Moriarity cited hallucinations and false positives as major issues with AI — and he’s far from alone. A 2024 survey from the American College of Radiology found that while 70% of radiologists had positive perceptions of AI tools, only 46% reported that the overall accuracy of AI met their expectations.
Faster diagnoses and growing workloads
The radiology AI market was worth $14.6 billion in 2025, and this number is expected to increase more than ten-fold by 2033. One of the companies fueling this growth is Qure.ai, which develops AI tools to assist radiologists in interpreting medical images. Founded by data scientist Prashant Warier in 2016, Qure.ai now boasts hundreds of employees, global offices and 26 FDA approvals for its algorithms, which have been implemented in more than 2,100 American hospitals to date.
Qure.ai’s products have shown an over 95% success rate in detecting the small nodules that appear in the earliest stages of lung cancer.

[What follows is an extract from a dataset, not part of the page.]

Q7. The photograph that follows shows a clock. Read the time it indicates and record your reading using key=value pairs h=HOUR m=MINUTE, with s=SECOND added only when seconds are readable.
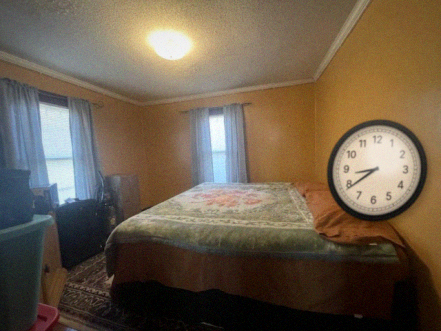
h=8 m=39
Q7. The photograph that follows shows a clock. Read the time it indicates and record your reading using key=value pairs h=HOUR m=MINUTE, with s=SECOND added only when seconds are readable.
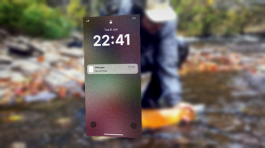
h=22 m=41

As opposed to the productivity of radiologists, early detection remains the company’s ethos.
“Our value proposition is more about early diagnosis than reducing workload,” Warier said. “Our goal is to get the patient through the system faster and diagnose patients who are not getting diagnosed early.”

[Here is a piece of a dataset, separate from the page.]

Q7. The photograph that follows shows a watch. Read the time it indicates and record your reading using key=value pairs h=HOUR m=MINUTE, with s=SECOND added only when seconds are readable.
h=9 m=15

The number of FDA-approved, AI-enabled radiology products has skyrocketed over the past decade. Only 25 such devices were on the U.S. market in 2016, compared with 253 new approvals in the last year alone.
While the benefits of certain algorithms are undeniable for patients, radiologists themselves are less likely to share in those gains for some time. In fact, some AI tools will increase the volume and pace of work they are expected to handle moving forward.
Shifting expectations and uneven impacts
For now, radiologists are more concerned about AI reshaping their workflows rather than replacing them altogether. As AI raises expectations for radiologists to review more images in less time, its impact will vary across the field.
“There will absolutely be folks whose jobs get much easier, and folks whose jobs stay the same or maybe even get harder,” said Gilk. “And I don’t think anyone today is in a position to crystal ball and give us any solid indication of who those winners and losers are likely to be.”
Newer radiologists are starting to train with AI-integrated workflows, but a knowledge gap remains among those who have long practiced without them. While established radiologists worry their lack of familiarity with AI tools could impact their job security, newcomers are wondering what their careers will look like in the years ahead.
This question is front of mind for Anna Gregg, a recent medical school graduate in Nevada. As she prepares to begin a radiology fellowship next year, she recently completed an elective course on AI applications in the field.
Gregg feels cautiously optimistic about the long-term potential of AI, but she is less convinced about its near-term ability to support practitioners.
“AI is just not where people think it is,” Gregg said. “It’s not going to take over jobs. It’s not going to help radiologists read scans quicker and it’s not going to solve the labor shortage of radiologists.”